Many Jews are not attached to any of these movements. They consider themselves merely as traditionalists respecting one or more Jewish practices - kosher, celebration of festivals, endogamous marriage - without trying to fit into a particular movement.
The secular Jews:
With roots in Jewish culture and Jewish history, secular Judaism claims a cultural heritage detached from religious practices. Thus the Jewish secular groups of study want to study texts of the Torah and even the Talmud without considering them under the angle of a revealed text or a religious obligation. Secular Judaism focuses more on the universal character of Jewish values than on their particularism, and sees in these values the expression of a civilization that has adapted itself to historical circumstances. In Eastern Europe, some secular movements such as the Bund, a Jewish socialist union, considered Jews as citizens of their respective nations, and defended the use of Yiddish as the national language of Jews. Other secular movements, considering assimilation as a dead end in front of the rise of anti-Semitism, focused on Zionism. The Zionist movement of kibbutzim, for example, fathered a non-religious Jewish culture.
The Zionists [See Judaism module I section 5.]:
The Zionists do not form a specific movement, but are found in all the different movements in Judaism. The desire to return to Zion – Zion being another term for Jerusalem, from the name of one of its hills - was constant during the exile of the Jewish people.
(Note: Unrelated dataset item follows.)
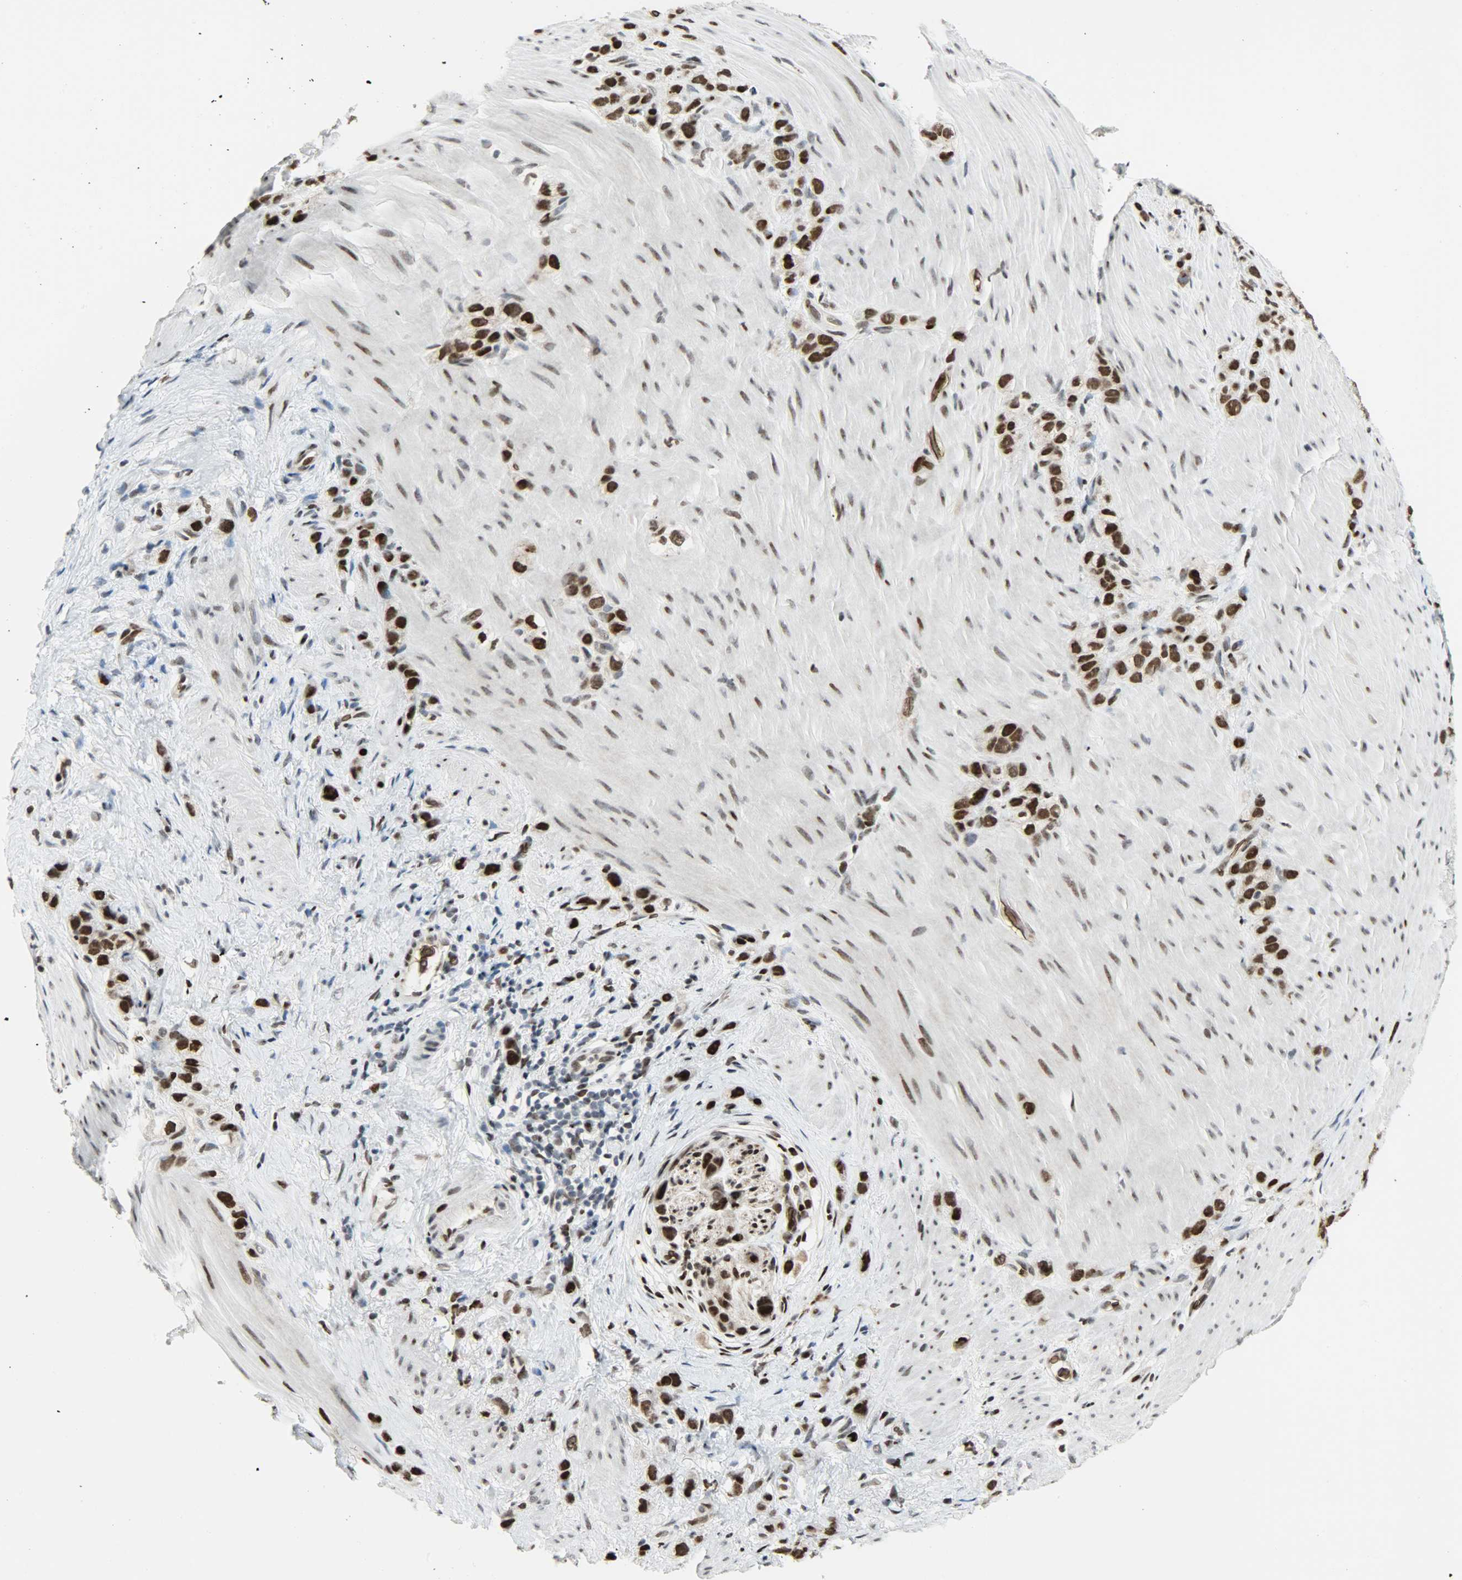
{"staining": {"intensity": "strong", "quantity": ">75%", "location": "nuclear"}, "tissue": "stomach cancer", "cell_type": "Tumor cells", "image_type": "cancer", "snomed": [{"axis": "morphology", "description": "Normal tissue, NOS"}, {"axis": "morphology", "description": "Adenocarcinoma, NOS"}, {"axis": "morphology", "description": "Adenocarcinoma, High grade"}, {"axis": "topography", "description": "Stomach, upper"}, {"axis": "topography", "description": "Stomach"}], "caption": "Approximately >75% of tumor cells in stomach adenocarcinoma show strong nuclear protein positivity as visualized by brown immunohistochemical staining.", "gene": "SNAI1", "patient": {"sex": "female", "age": 65}}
The genesis of the Zionist movement was the movement of the Hovevei Zion (Lovers of Zion), founded in Russia in the late nineteenth century in response to anti-Jewish riots. At the First Zionist Congress held in 1897 in Basel, Switzerland, the Zionist movement was founded by Theodor Herzl as a national liberation movement of the Jewish people, largely inspired by the rise of nationalisms in Central Europe in the nineteenth century. Theodor Herzl (Pest 1860 - Edlach 1904) was a journalist concerned with the growing anti-Semitism in France at the time of the Dreyfus affair. He was the author of Judenstaat (The Jewish State).
Zionism was more popular among the persecuted Jews coming from Eastern Europe than among the well integrated Jews living in Western Europe or in the United States. The latter considered this movement with some suspicion before the rise of Nazism and the Holocaust. Zionists were very different: they could be religious or secular (those who structured and founded a new State were often in conflict with orthodoxy and religious practices); they could be rightist or leftist (like the founders of the State of Israel); they could support or reject territorial compromise. But all of them recognized the need for a State that would be a haven for the Jewish people and that could provide a new boom to Jewish culture.
Anyone who was born a Jew is recognized as such, regardless of religious practices or not. For example Orthodox Jews lament the non-compliance of the commandments by secular Jews, or assume that liberal Jews practice a “light” Judaism. Nevertheless, the different movements regularly discuss with one another, and all of them believe in a common destiny.